◆ **What to work on**:
Using the material below, count the lines that contain the word "wide" and report the number only.

◆ **Data listing**:
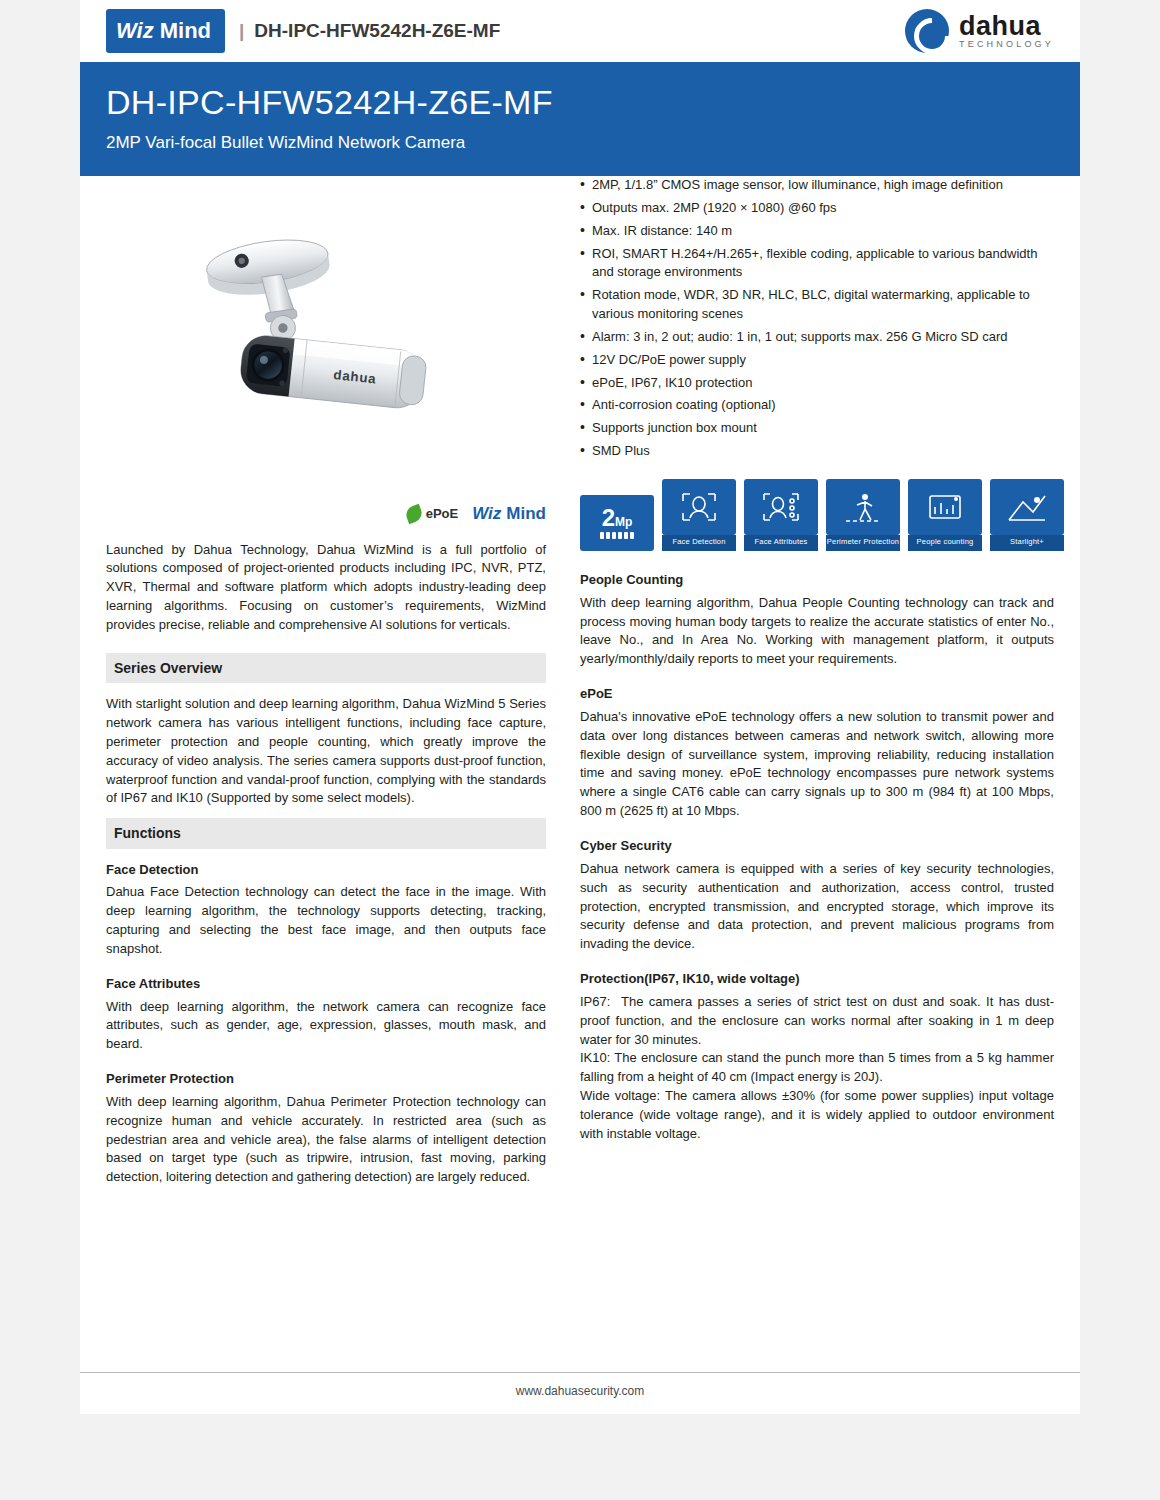Wiz Mind |DH-IPC-HFW5242H-Z6E-MF
dahua
Technology
DH-IPC-HFW5242H-Z6E-MF
2MP Vari-focal Bullet WizMind Network Camera
dahua
ePoE Wiz Mind
Launched by Dahua Technology, Dahua WizMind is a full portfolio of solutions composed of project-oriented products including IPC, NVR, PTZ, XVR, Thermal and software platform which adopts industry-leading deep learning algorithms. Focusing on customer’s requirements, WizMind provides precise, reliable and comprehensive AI solutions for verticals.
Series Overview
With starlight solution and deep learning algorithm, Dahua WizMind 5 Series network camera has various intelligent functions, including face capture, perimeter protection and people counting, which greatly improve the accuracy of video analysis. The series camera supports dust-proof function, waterproof function and vandal-proof function, complying with the standards of IP67 and IK10 (Supported by some select models).
Functions
Face Detection
Dahua Face Detection technology can detect the face in the image. With deep learning algorithm, the technology supports detecting, tracking, capturing and selecting the best face image, and then outputs face snapshot.
Face Attributes
With deep learning algorithm, the network camera can recognize face attributes, such as gender, age, expression, glasses, mouth mask, and beard.
Perimeter Protection
With deep learning algorithm, Dahua Perimeter Protection technology can recognize human and vehicle accurately. In restricted area (such as pedestrian area and vehicle area), the false alarms of intelligent detection based on target type (such as tripwire, intrusion, fast moving, parking detection, loitering detection and gathering detection) are largely reduced.
2MP, 1/1.8” CMOS image sensor, low illuminance, high image definition
Outputs max. 2MP (1920 × 1080) @60 fps
Max. IR distance: 140 m
ROI, SMART H.264+/H.265+, flexible coding, applicable to various bandwidth and storage environments
Rotation mode, WDR, 3D NR, HLC, BLC, digital watermarking, applicable to various monitoring scenes
Alarm: 3 in, 2 out; audio: 1 in, 1 out; supports max. 256 G Micro SD card
12V DC/PoE power supply
ePoE, IP67, IK10 protection
Anti-corrosion coating (optional)
Supports junction box mount
SMD Plus
2Mp
Face Detection
Face Attributes
Perimeter Protection
People counting
Starlight+
People Counting
With deep learning algorithm, Dahua People Counting technology can track and process moving human body targets to realize the accurate statistics of enter No., leave No., and In Area No. Working with management platform, it outputs yearly/monthly/daily reports to meet your requirements.
ePoE
Dahua's innovative ePoE technology offers a new solution to transmit power and data over long distances between cameras and network switch, allowing more flexible design of surveillance system, improving reliability, reducing installation time and saving money. ePoE technology encompasses pure network systems where a single CAT6 cable can carry signals up to 300 m (984 ft) at 100 Mbps, 800 m (2625 ft) at 10 Mbps.
Cyber Security
Dahua network camera is equipped with a series of key security technologies, such as security authentication and authorization, access control, trusted protection, encrypted transmission, and encrypted storage, which improve its security defense and data protection, and prevent malicious programs from invading the device.
Protection(IP67, IK10, wide voltage)
IP67: The camera passes a series of strict test on dust and soak. It has dust-proof function, and the enclosure can works normal after soaking in 1 m deep water for 30 minutes.
IK10: The enclosure can stand the punch more than 5 times from a 5 kg hammer falling from a height of 40 cm (Impact energy is 20J).
Wide voltage: The camera allows ±30% (for some power supplies) input voltage tolerance (wide voltage range), and it is widely applied to outdoor environment with instable voltage.
www.dahuasecurity.com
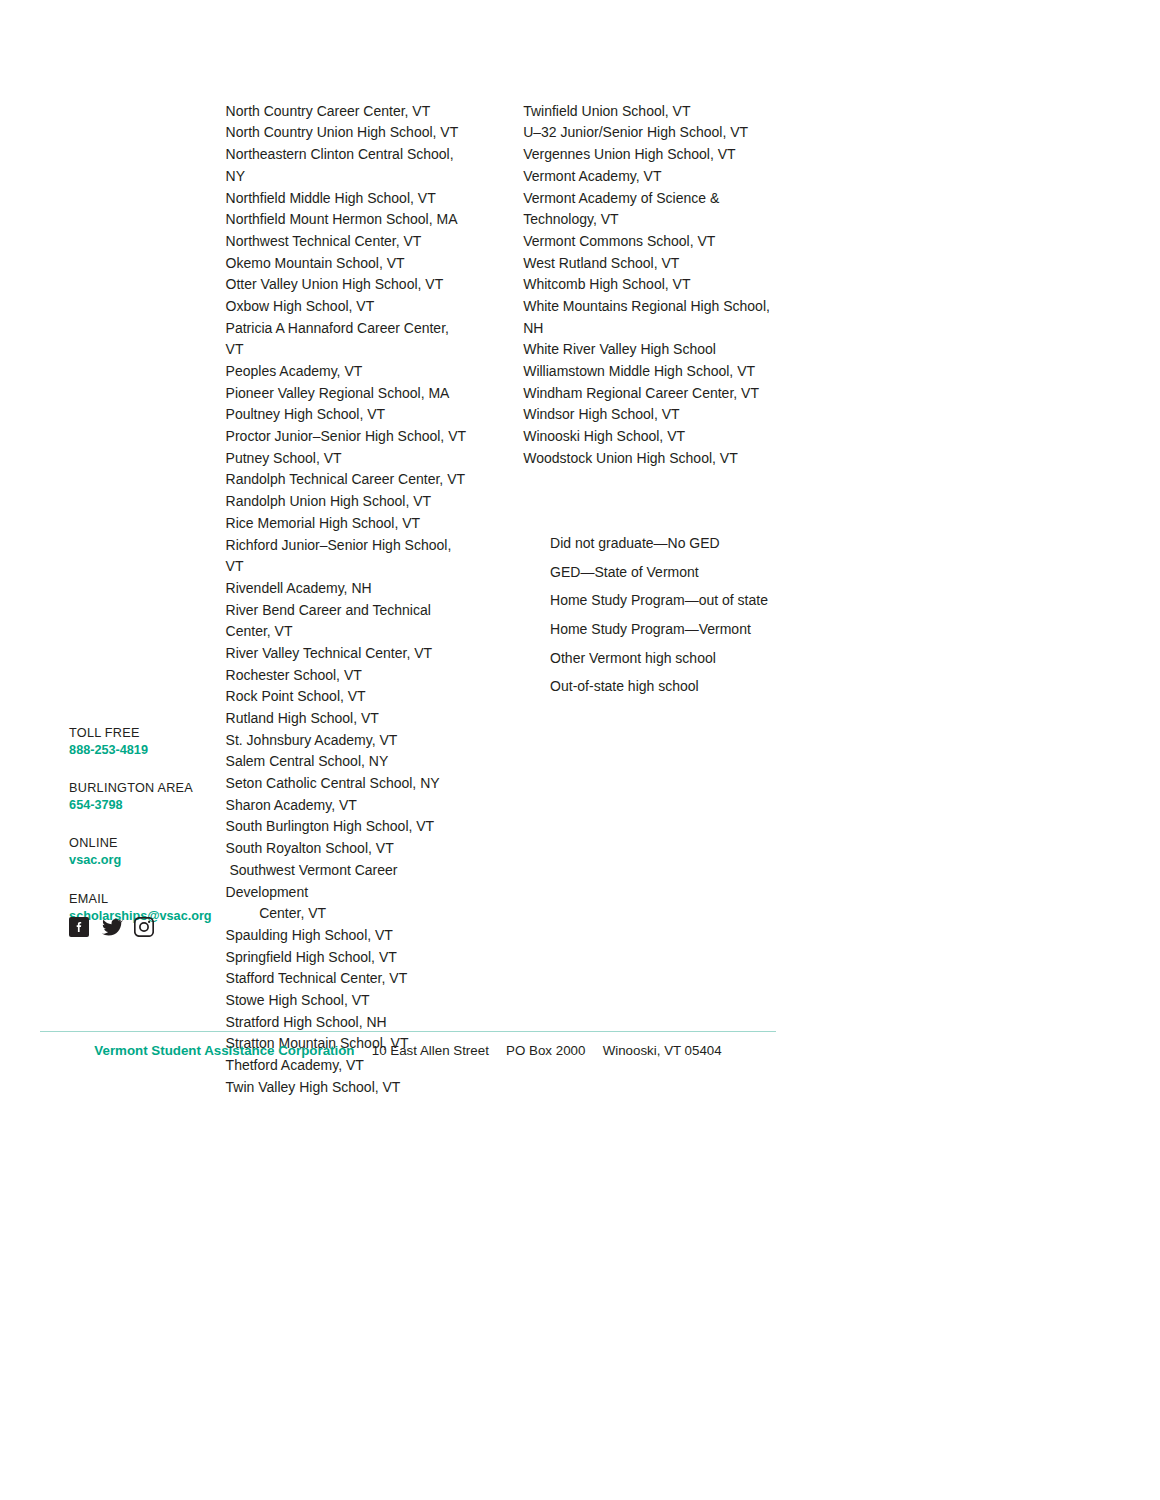North Country Career Center, VT
North Country Union High School, VT
Northeastern Clinton Central School, NY
Northfield Middle High School, VT
Northfield Mount Hermon School, MA
Northwest Technical Center, VT
Okemo Mountain School, VT
Otter Valley Union High School, VT
Oxbow High School, VT
Patricia A Hannaford Career Center, VT
Peoples Academy, VT
Pioneer Valley Regional School, MA
Poultney High School, VT
Proctor Junior–Senior High School, VT
Putney School, VT
Randolph Technical Career Center, VT
Randolph Union High School, VT
Rice Memorial High School, VT
Richford Junior–Senior High School, VT
Rivendell Academy, NH
River Bend Career and Technical Center, VT
River Valley Technical Center, VT
Rochester School, VT
Rock Point School, VT
Rutland High School, VT
St. Johnsbury Academy, VT
Salem Central School, NY
Seton Catholic Central School, NY
Sharon Academy, VT
South Burlington High School, VT
South Royalton School, VT
Southwest Vermont Career Development
Center, VT
Spaulding High School, VT
Springfield High School, VT
Stafford Technical Center, VT
Stowe High School, VT
Stratford High School, NH
Stratton Mountain School, VT
Thetford Academy, VT
Twin Valley High School, VT
Twinfield Union School, VT
U–32 Junior/Senior High School, VT
Vergennes Union High School, VT
Vermont Academy, VT
Vermont Academy of Science & Technology, VT
Vermont Commons School, VT
West Rutland School, VT
Whitcomb High School, VT
White Mountains Regional High School, NH
White River Valley High School
Williamstown Middle High School, VT
Windham Regional Career Center, VT
Windsor High School, VT
Winooski High School, VT
Woodstock Union High School, VT
Did not graduate—No GED
GED—State of Vermont
Home Study Program—out of state
Home Study Program—Vermont
Other Vermont high school
Out-of-state high school
TOLL FREE
888-253-4819
BURLINGTON AREA
654-3798
ONLINE
vsac.org
EMAIL
scholarships@vsac.org
Vermont Student Assistance Corporation 10 East Allen Street PO Box 2000 Winooski, VT 05404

◆ **Task response**:
2